Incorporar un primer hidratante antes del maquillaje
El primer puede convertirse en un gran aliado durante el invierno, especialmente si se trata de fórmulas con ingredientes hidratantes.
Aplicarlo antes de la base ayuda a suavizar la textura de la piel, minimizar zonas resecas y aportar un acabado semimate equilibrado. Además, favorece una mayor duración del maquillaje y evita que los productos se acumulen en áreas secas o marcadas.
Evitar productos con acabados mate y optar por bases fluidas y ligeras
Las bases ultramate pueden acentuar la sequedad y resaltar imperfecciones cuando la piel atraviesa períodos de deshidratación.
Durante el invierno, se recomienda elegir fórmulas fluidas, ligeras y con acabados naturales o luminosos. Estas texturas suelen fundirse mejor con la piel, aportan frescura y evitan el efecto acartonado.
Utilizar rubores o contornos en crema y fijar con spray
Los productos en crema suelen ser más amigables con las pieles secas porque aportan una apariencia más jugosa y natural.

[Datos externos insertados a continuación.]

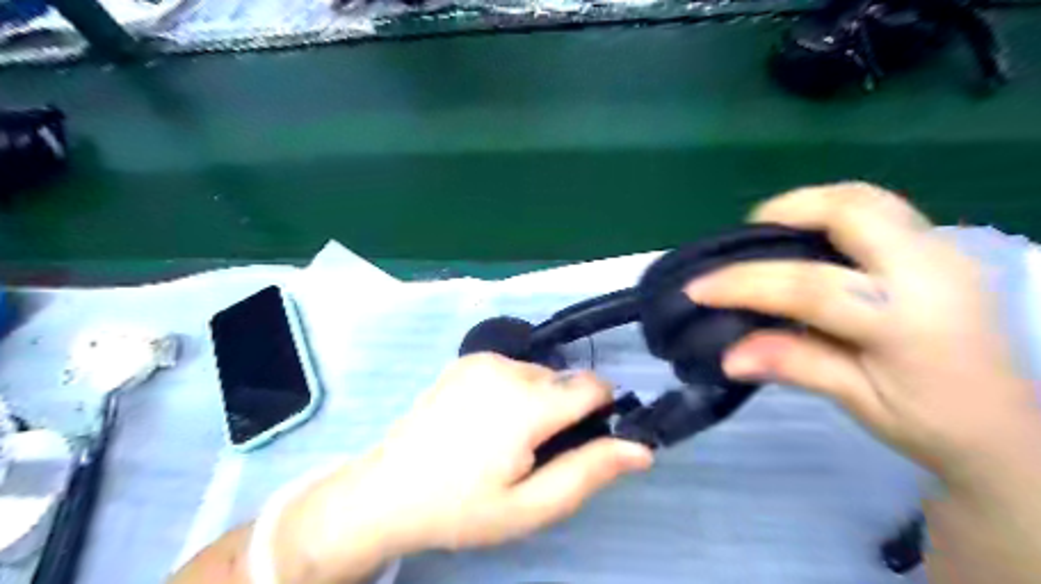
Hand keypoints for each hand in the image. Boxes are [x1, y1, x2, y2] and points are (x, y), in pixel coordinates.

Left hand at [276, 355, 646, 580]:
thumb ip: (589, 472)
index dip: (602, 412)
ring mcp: (483, 359)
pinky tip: (487, 420)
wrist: (387, 491)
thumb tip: (641, 448)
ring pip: (540, 373)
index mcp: (527, 403)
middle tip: (535, 454)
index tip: (583, 443)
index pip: (593, 386)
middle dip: (566, 411)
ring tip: (507, 439)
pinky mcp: (467, 360)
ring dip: (540, 400)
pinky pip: (513, 368)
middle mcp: (508, 368)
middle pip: (565, 381)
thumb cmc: (461, 507)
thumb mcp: (531, 506)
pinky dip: (515, 389)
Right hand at [686, 183, 1040, 487]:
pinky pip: (881, 207)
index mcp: (908, 322)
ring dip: (812, 203)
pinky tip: (813, 235)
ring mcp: (942, 252)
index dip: (745, 283)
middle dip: (788, 210)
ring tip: (773, 229)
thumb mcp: (857, 400)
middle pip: (851, 211)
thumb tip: (728, 355)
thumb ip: (794, 364)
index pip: (810, 287)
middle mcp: (930, 271)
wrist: (1004, 426)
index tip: (697, 288)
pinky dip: (835, 210)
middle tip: (746, 236)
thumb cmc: (930, 423)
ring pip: (869, 198)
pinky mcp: (941, 248)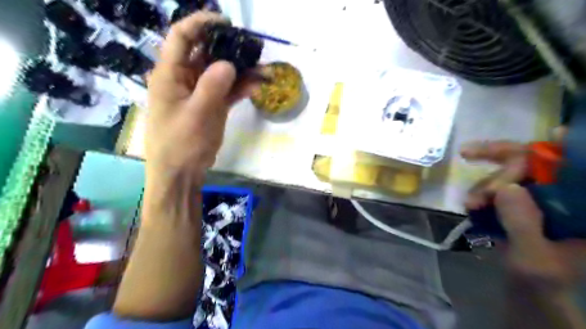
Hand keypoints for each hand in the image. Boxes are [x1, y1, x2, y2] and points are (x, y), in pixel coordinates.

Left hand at [145, 12, 256, 186]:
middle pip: (206, 53)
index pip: (182, 37)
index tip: (227, 23)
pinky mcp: (212, 106)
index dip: (201, 24)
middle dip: (229, 49)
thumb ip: (211, 87)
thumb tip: (229, 64)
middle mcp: (184, 79)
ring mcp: (200, 93)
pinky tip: (257, 86)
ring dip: (241, 71)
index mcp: (170, 74)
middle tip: (253, 49)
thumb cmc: (180, 143)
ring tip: (264, 70)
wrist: (181, 172)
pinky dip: (241, 88)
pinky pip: (228, 91)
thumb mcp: (195, 115)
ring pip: (221, 73)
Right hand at [460, 135, 582, 291]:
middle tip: (471, 161)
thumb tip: (506, 188)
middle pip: (542, 165)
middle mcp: (569, 200)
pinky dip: (484, 190)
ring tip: (470, 203)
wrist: (528, 290)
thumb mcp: (533, 260)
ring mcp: (544, 199)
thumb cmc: (540, 282)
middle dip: (505, 168)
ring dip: (487, 183)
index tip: (554, 136)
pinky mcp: (523, 201)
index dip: (570, 152)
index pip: (581, 173)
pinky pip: (502, 184)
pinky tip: (471, 203)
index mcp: (584, 213)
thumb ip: (522, 226)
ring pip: (515, 173)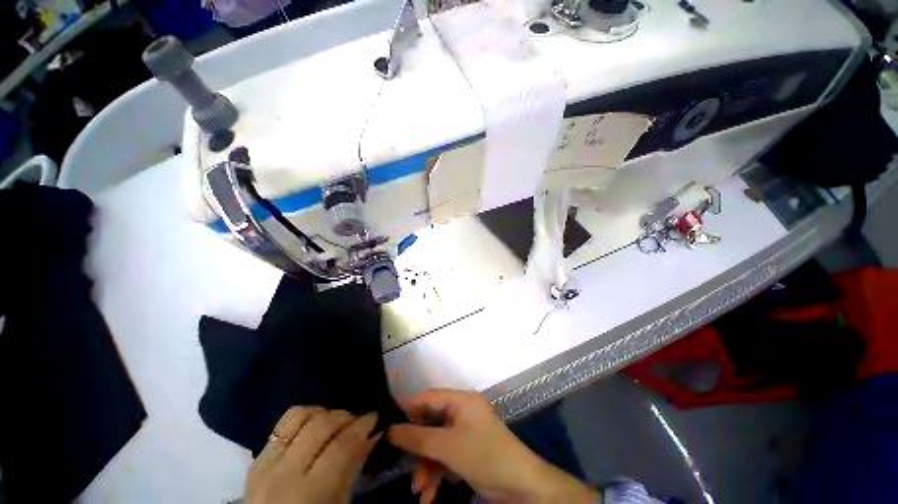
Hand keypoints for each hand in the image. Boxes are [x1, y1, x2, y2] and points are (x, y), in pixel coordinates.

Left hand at [246, 407, 380, 503]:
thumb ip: (353, 467)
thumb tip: (372, 434)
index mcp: (310, 492)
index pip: (342, 446)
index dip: (362, 426)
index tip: (374, 417)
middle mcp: (285, 473)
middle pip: (321, 425)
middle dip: (345, 416)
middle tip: (357, 420)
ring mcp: (267, 462)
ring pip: (299, 415)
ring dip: (323, 413)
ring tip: (334, 421)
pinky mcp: (257, 457)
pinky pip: (282, 423)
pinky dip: (303, 417)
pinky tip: (313, 425)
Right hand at [387, 390, 598, 503]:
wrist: (520, 485)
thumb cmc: (484, 455)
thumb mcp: (448, 447)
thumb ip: (417, 438)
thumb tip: (390, 429)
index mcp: (461, 400)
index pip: (428, 397)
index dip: (407, 407)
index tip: (386, 421)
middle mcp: (462, 411)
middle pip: (430, 423)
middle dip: (417, 447)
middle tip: (401, 462)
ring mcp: (465, 431)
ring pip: (436, 443)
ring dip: (426, 467)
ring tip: (418, 490)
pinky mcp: (468, 450)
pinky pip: (446, 456)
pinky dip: (437, 474)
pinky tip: (429, 495)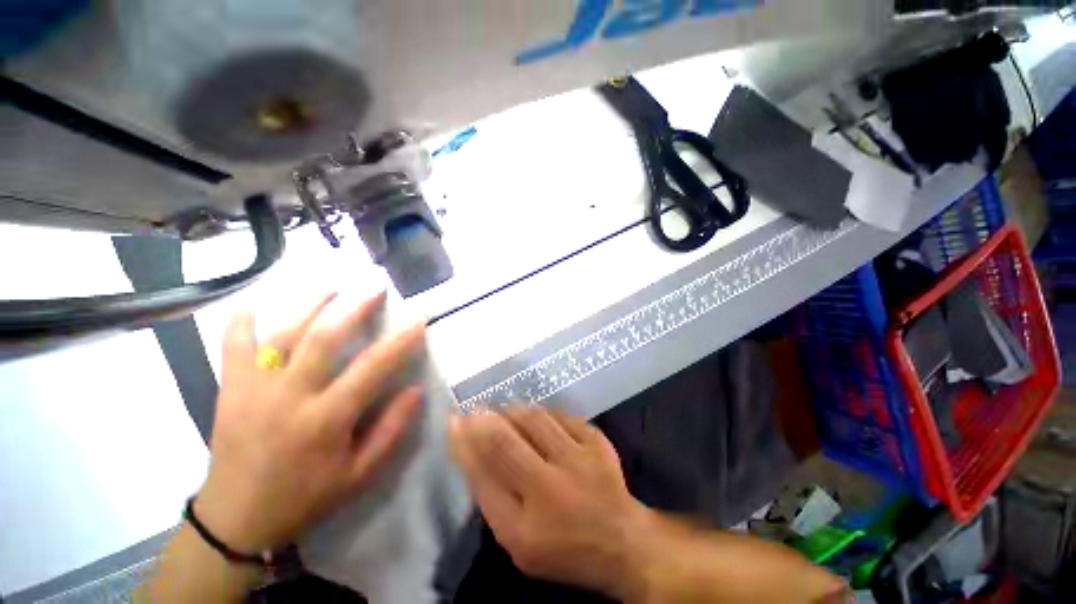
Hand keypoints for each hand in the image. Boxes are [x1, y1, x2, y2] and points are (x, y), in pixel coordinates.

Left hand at [195, 291, 425, 553]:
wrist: (236, 519)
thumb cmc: (305, 497)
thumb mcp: (359, 475)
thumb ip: (391, 431)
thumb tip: (415, 391)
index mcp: (325, 420)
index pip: (371, 369)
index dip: (399, 341)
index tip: (418, 319)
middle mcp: (288, 397)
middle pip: (323, 338)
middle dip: (354, 307)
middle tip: (374, 286)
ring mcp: (253, 389)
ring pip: (282, 333)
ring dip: (309, 305)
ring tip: (332, 287)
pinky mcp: (230, 389)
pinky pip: (232, 346)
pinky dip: (241, 321)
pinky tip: (254, 303)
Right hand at [448, 406, 650, 598]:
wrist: (620, 540)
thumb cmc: (563, 546)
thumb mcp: (518, 541)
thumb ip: (494, 500)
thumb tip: (472, 452)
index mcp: (524, 529)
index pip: (483, 477)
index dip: (464, 445)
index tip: (454, 423)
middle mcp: (550, 490)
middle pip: (505, 443)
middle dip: (483, 420)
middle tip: (474, 409)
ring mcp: (578, 461)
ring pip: (534, 420)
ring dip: (512, 411)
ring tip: (503, 408)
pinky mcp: (596, 442)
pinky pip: (560, 415)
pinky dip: (542, 411)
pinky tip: (535, 414)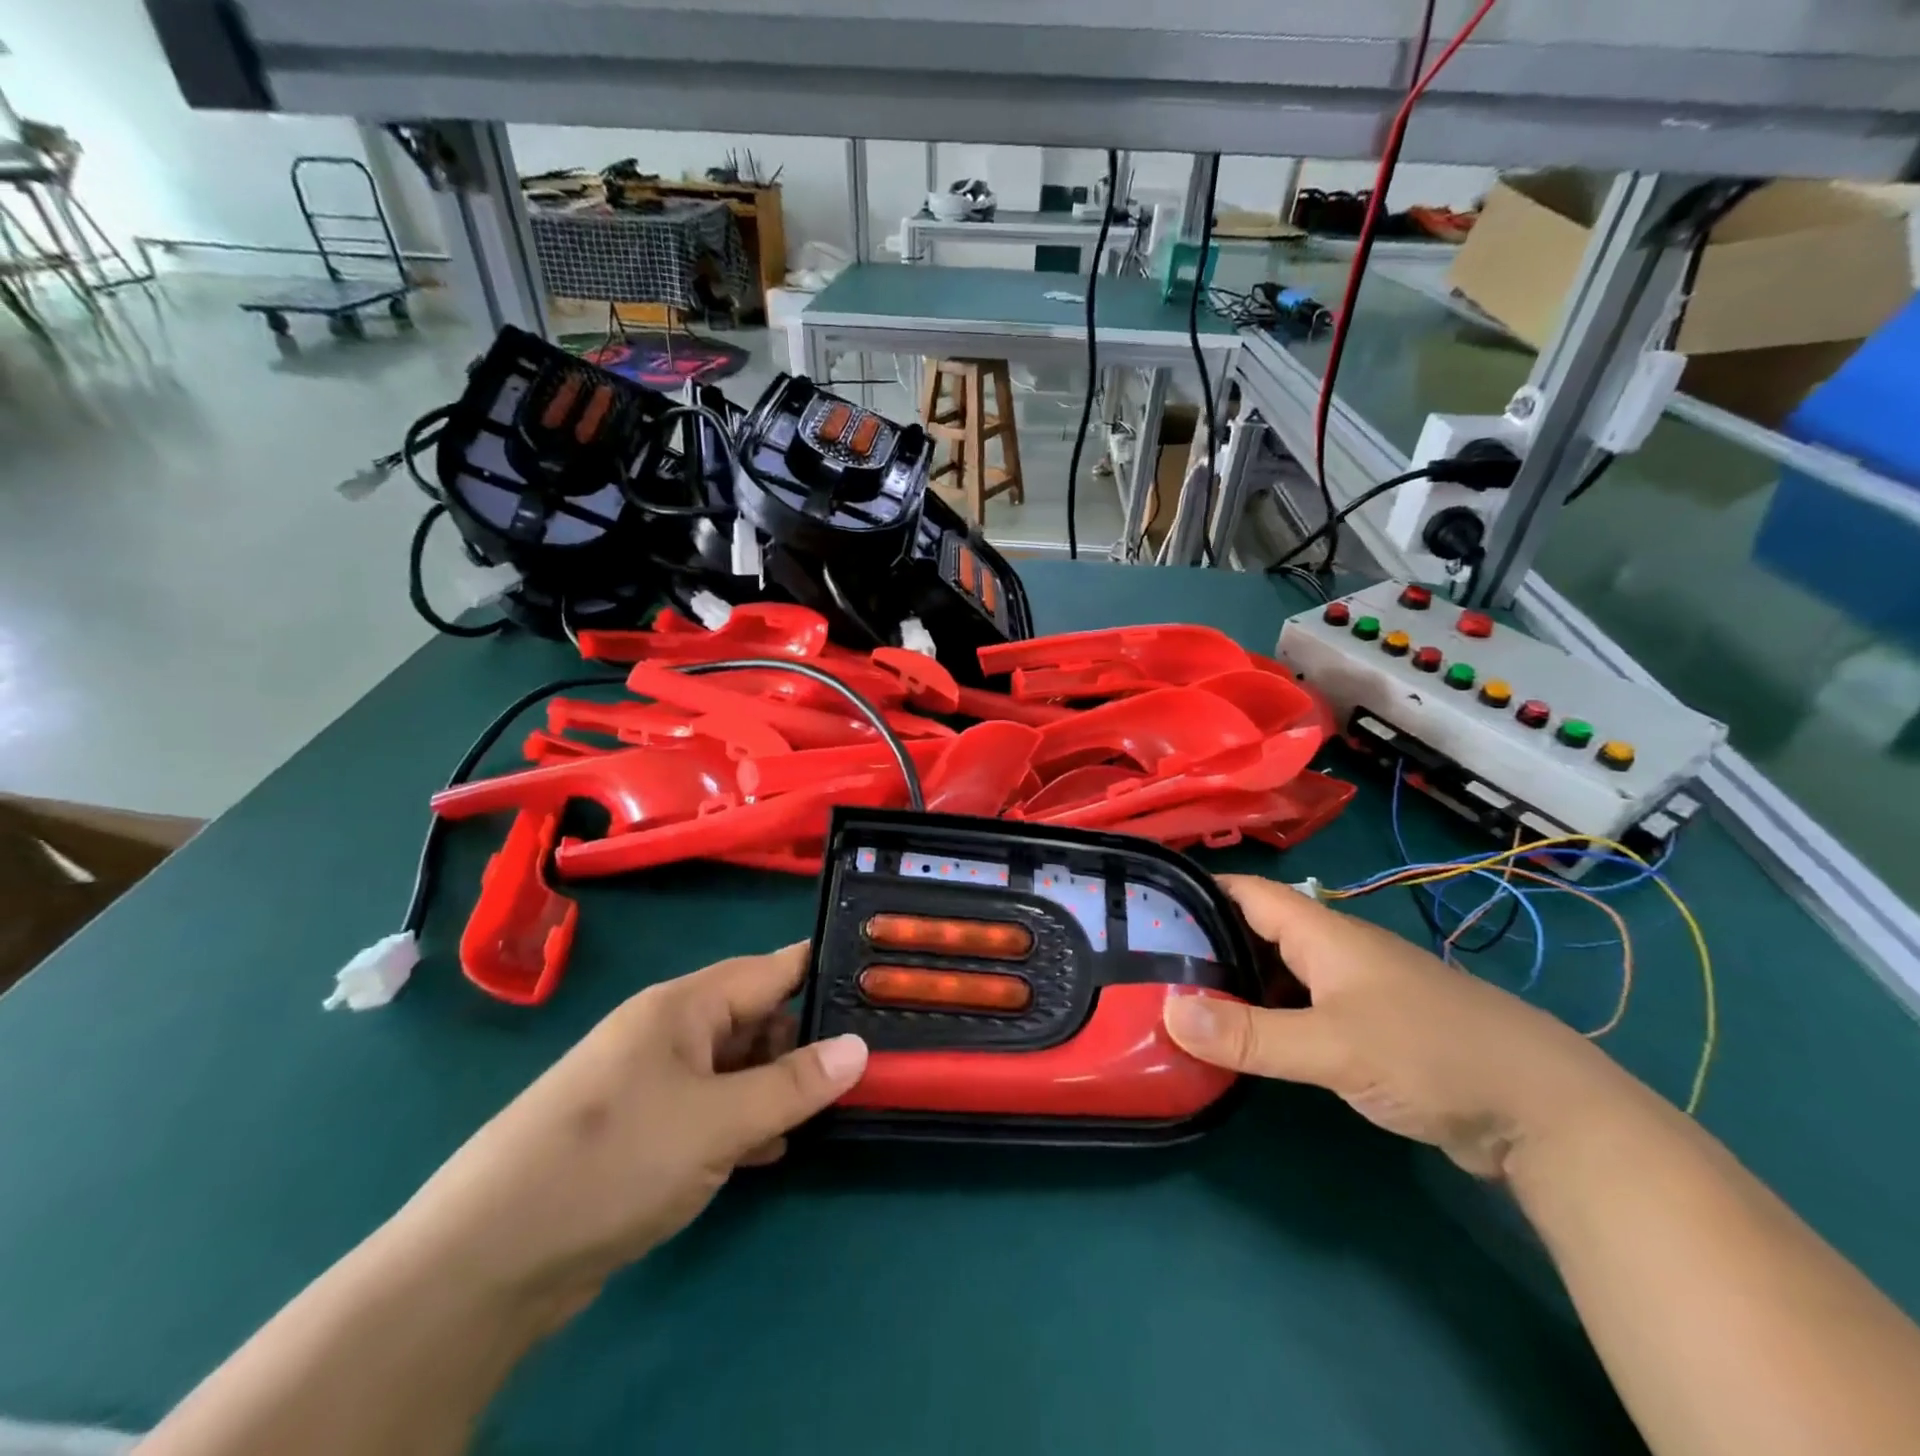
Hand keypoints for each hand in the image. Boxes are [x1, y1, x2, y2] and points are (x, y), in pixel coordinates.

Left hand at [384, 944, 865, 1320]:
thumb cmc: (611, 1163)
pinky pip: (713, 1108)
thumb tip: (860, 1047)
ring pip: (737, 1067)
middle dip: (807, 1038)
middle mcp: (670, 1032)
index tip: (879, 981)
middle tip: (868, 1061)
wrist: (484, 1262)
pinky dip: (746, 1121)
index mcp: (683, 1006)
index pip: (771, 969)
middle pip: (756, 1018)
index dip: (823, 972)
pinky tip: (776, 1147)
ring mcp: (655, 1082)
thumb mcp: (717, 1122)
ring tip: (836, 1104)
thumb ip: (793, 1084)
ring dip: (779, 1085)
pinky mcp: (645, 1130)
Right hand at [1163, 876, 1623, 1177]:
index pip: (1244, 891)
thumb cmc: (1434, 1055)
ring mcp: (1351, 991)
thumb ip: (1250, 1033)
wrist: (1546, 1114)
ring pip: (1275, 973)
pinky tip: (1238, 1041)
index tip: (1142, 904)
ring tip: (1175, 1000)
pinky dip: (1263, 1017)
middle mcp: (1332, 951)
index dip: (1195, 890)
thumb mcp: (1333, 1046)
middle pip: (1253, 930)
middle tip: (1144, 962)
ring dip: (1231, 982)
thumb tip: (1167, 1012)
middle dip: (1202, 940)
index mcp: (1322, 933)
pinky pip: (1297, 1010)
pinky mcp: (1366, 1030)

Los rubores, bronzers y contornos en este formato se integran mejor con la piel y evitan el aspecto empolvado que pueden generar algunas fórmulas durante el invierno.

Para finalizar, un spray fijador hidratante ayuda a unificar todas las capas de maquillaje, aportar frescura y prolongar la duración del look sin resecar el rostro.
Más allá de las tendencias, el verdadero secreto para que el maquillaje luzca bien durante el invierno está en cuidar la piel. Una rutina enfocada en la hidratación, junto con productos adecuados para la temporada, puede marcar una gran diferencia.
Incorporando estos cinco hábitos simples, vas a conseguir un maquillaje más luminoso, natural y confortable, incluso en los días más fríos del año.